Condi will go about collecting her memory of the Bush years and her service as Secretary of State. She’ll have good memories, of course. It’s her book, her story. I would hope that it would be a book that tries to put the last eight years into a context that is more of an analytic framework.” Analytic framework? There will be anecdotes. I’m sure I’m going to tell some of the more interesting stories and discuss the characters I’ve met over the last eight years. I also, as an academic, will want to step back and really look at how the international system was impacted by the events of 9/11 and what new constraints and what new opportunities the United States faced as a result. I’m going to try to make this a book that’s analytic and not just storytelling.

“Analytical framework” means that 95 percent of you won’t be able to read my book, but it will sell because, well, I’m Condi Rice—and I have a story to tell for the historical record book!

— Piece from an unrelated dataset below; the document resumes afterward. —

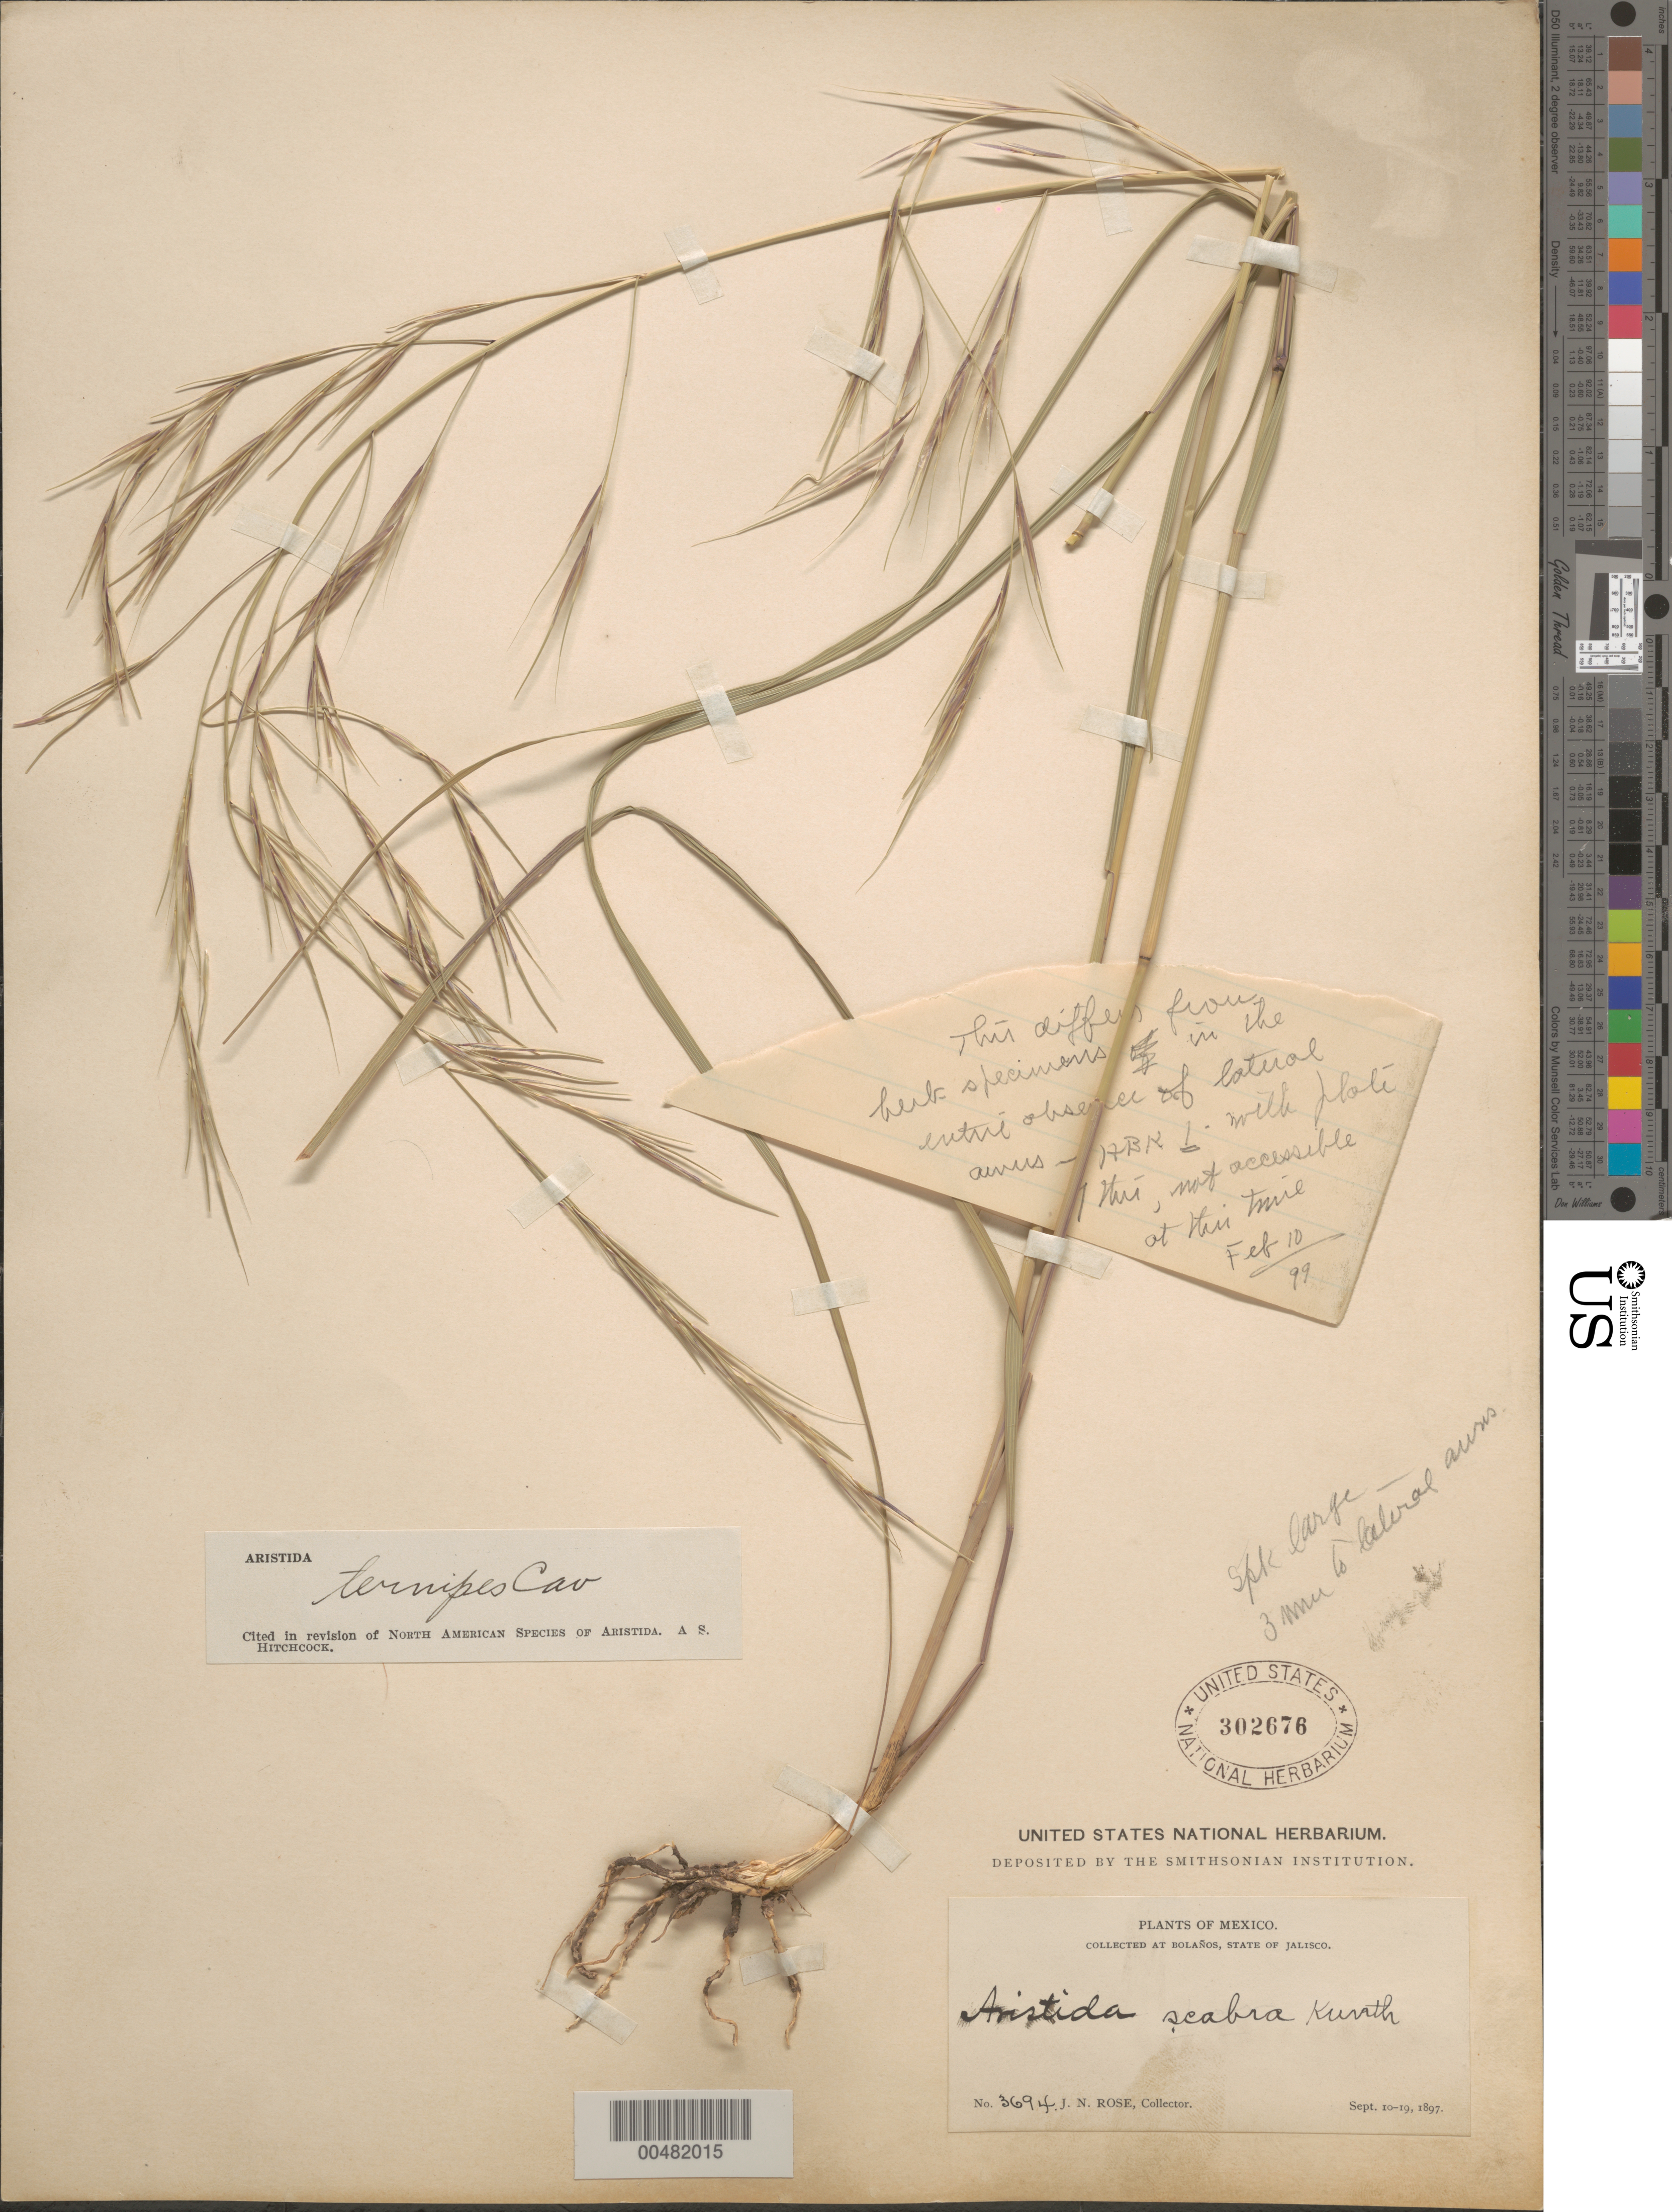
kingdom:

Ninety-five percent of you will not know that with my writing I will determine what really happened and “how the international system was impacted by the events of 9/11.” After all, “I’m academic,” so I will influence and enlighten students about decision making. I will do so by dealing first with the historical account of my decisions and the decisions of the Bush administration. I will produce a text, a record of events, that generations will absorb and possess; the story of how an Empire fought the good battle against the evildoers in the world. But it won’t be simply “storytelling.” Oh, no. Analytical!

Work first and then play!

And criticism of you, Condi?

Criticism? Criticism is fine! “It’s perfectly legitimate to be critical of what’s been a complicated and sometimes controversial and always consequential last eight years.”

But—

People must listen first to “how we went about it.” “Criticism is natural.”

Really, now criticism is oh, so “natural.” Well, Condi’s ears should be ringing!

The criticism is so “natural” that media didn’t bother to tell the American public that there is opposition to the arrival of Condi Rice at Stanford University. For Majorie Cohn, President of the National Lawyers Guild, student and faculty activists at Stanford University, Condi Rice is not welcome.

This group of ex-VietNam protesters (Stanford alumni), current student and faculty members nailed the following petition on the campus president’s office door:

We, the undersigned students, faculty, staff, alumni, and other concerned members of the Stanford community, believe that high officials of the U.S. Government, including our former Provost, current Political Science Professor, and Hoover Institution Senior Fellow, Condoleezza Rice, should be held accountable for any serious violations of the Law (included ratified treaties, statutes, and/or the U.S. Constitution) through investigation and, if the facts warrant, prosecution, by appropriate legal authorities.

The activists consider Condi Rice’s presence at Stanford criminal.

Writing in The Huffington Post, May 8, 2009, Cohn cites “the law and evidence of Condoleezza Rice’s responsibility for war crimes — including torture — and for selling the illegal Iraq War.”

To be sure, Condoleezza Rice is not the only Black American to turn her back on the liberation of human beings from tyranny to become an active participant in white supremacy. She isn’t the only Bush war-and-torture alumni to return to the halls of higher education without a challenge by administrators. Academia has sold its soul long ago. Truth is dangerous there—in this era of right is might! And unless concerned students and faculty at Stanford University and at every college and university don’t stand up to end to the corruption of knowledge, we will see many more Condi Rices on telescreens, holding up their books, and proclaiming victory over the zombies.